Unravel(40)



“She’s not here,” I said.

“Okay… don’t you have any other friends?”

“No.”

He frowned. “No one else?”

I looked away. “Just you.”

“You need more than just me, kid.”

“Or I could just have you and Lana. That’s way better than a lot of friends. It’s simple math, really.”

“How do you figure?”

“My grandma has always told me that she would rather have four quarters worth of friends than a hundred pennies worth of friends.”

“You’re still missing two other quarters.”

“Nah. You two are enough.”

Lachlan grinned. “Who can argue with that?”

He looked back down at his watch then at his car sitting in the driveway and let free a heavy sigh. “We have one more rocket left. Wanna light up the sky?”

My eyes widened and I nodded anxiously.

We kneeled back on the ground. I scratched at a mosquito bite on my leg as Lachlan prepared the last rocket. He lit a match. When it shot up into the sky, I craned my neck and watched the show. He stood next to me. Not once did he take his phone out and look at the time. We were both too caught up in the grand display. It wasn’t bigger or brighter than any of the other fireworks. But it felt like it.

“Happy Birthday,” Lachlan said. “Make a wish.”

I made a wish that every July 19 would be like this. With bright lights and smiles and laughter.

I wished for Lachlan to be by my side for the rest of my life.



16—BLACK HOLE

Someone touches my shoulder.

I gasp and whirl around. Mary is standing beside me.

I’m back at Fairfax. Still outside. Snowflakes cling to my hair and my hands feel like icicles. Remnants of my memory are still there. If I close my eyes and really focus, I can hear the distant echo of fireworks and cheers from a small, twelve-year-old girl.

“Are you ready to go in?” Mary asks.

I stand on shaky legs. “How long have I been outside?”

“For about an hour. You looked deep in thought.”

She has no idea.

We walk inside the dining room. Everything’s cleaned up. There are only a few patients quietly eating. It’s like Amber’s outburst never happened.
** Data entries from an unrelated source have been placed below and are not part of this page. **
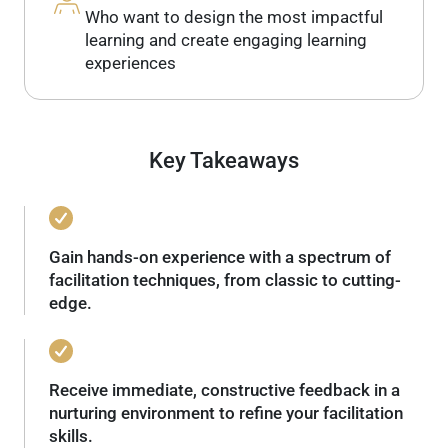
Who want to design the most impactful
learning and create engaging learning
experiences
Key Takeaways
Gain hands-on experience with a spectrum of
facilitation techniques, from classic to cutting-
edge.
Receive immediate, constructive feedback in a
nurturing environment to refine your facilitation
skills.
I’m still in a daze as we walk back to my room. Fluorescent lights above us cast my skin in an unhealthy shade of yellow. I walk inside my room. The lights are already on. I stop short and look around.

I just came back from a memory so innocent and wonderful. My reality, living at Fairfax, is the complete opposite. I don’t want to be in here.

I go through my nightly routine: bathroom. Wash my face. Change clothes. And when I’m done, Mary’s in my room with medication in one hand and a small cup of water in the other. Except tonight I go through the routine feeling numb. My mind won’t pull away from Lachlan and twelve-year-old Naomi.

“Get some sleep,” Mary urges. She turns off the light and shuts the door.

Not even a second later I see Lana’s dad in the corner.

He’s seething with rage. He’s crouched down, ready to attack at any moment. My heart skips a beat but I don’t react. The medicine is doing its job. It’s making me not care. But Lachlan’s visit is more powerful than anything.

And he, Lana’s dad, knows that. His voice gets louder. On another night, it can terrify me… but not right now. Right now it drifts past me and all his vicious words start to fade until they become a distant echo. My skull feels like it’s sinking into the pillow. I’m drifting further, until I’m being pressed down into the mattress. It’s like I’m free falling, pushing past the floor and the frozen ground. I keep moving, watching years of my life pass in front of me.

I want one more memory. Maybe I’m greedy and asking for too much, but I want to see Lachlan again.

My body stops moving. I close my eyes, and I dream.



17—SILVER LINING

“Lachlan. Good to see you. Is it summer break already?”

“No,” I groaned and laid my palm against my forehead. “I sound like an idiot.”

I took a deep breath and tried again.

“Oh. Hey, Lachlan. How are you? I totally forgot you were coming home.”

I’d been practicing my reaction and what I would say to Lachlan for the past hour. I was laying down in the treehouse, staring up at the clear, dark sky. There was freedom here to say my words without embarrassing myself.

Lana told me to practice what I would say to Lachlan. Yesterday, she sat with me up in my room, telling me that she did this any time she’s nervous about meeting someone new. She swears by it. But the technique wasn’t working for me. I was no closer to controlling my shaky voice than I had been hours ago.

It was that time again. Summer. Where Lachlan would come home from college and everything in my life would slide back into place.

He left for college last year. I remember the night before he left, sitting up in that treehouse, knowing that things were going to change. Big time. He was going to outgrow me. Of course he was. What 18-year-old would want to keep talking to a 13-year-old girl?

I told him that I wanted to go with him. Lachlan just sighed and tugged on my braid and said: “You can’t, kid. You gotta stay here and get older, wiser and smarter.”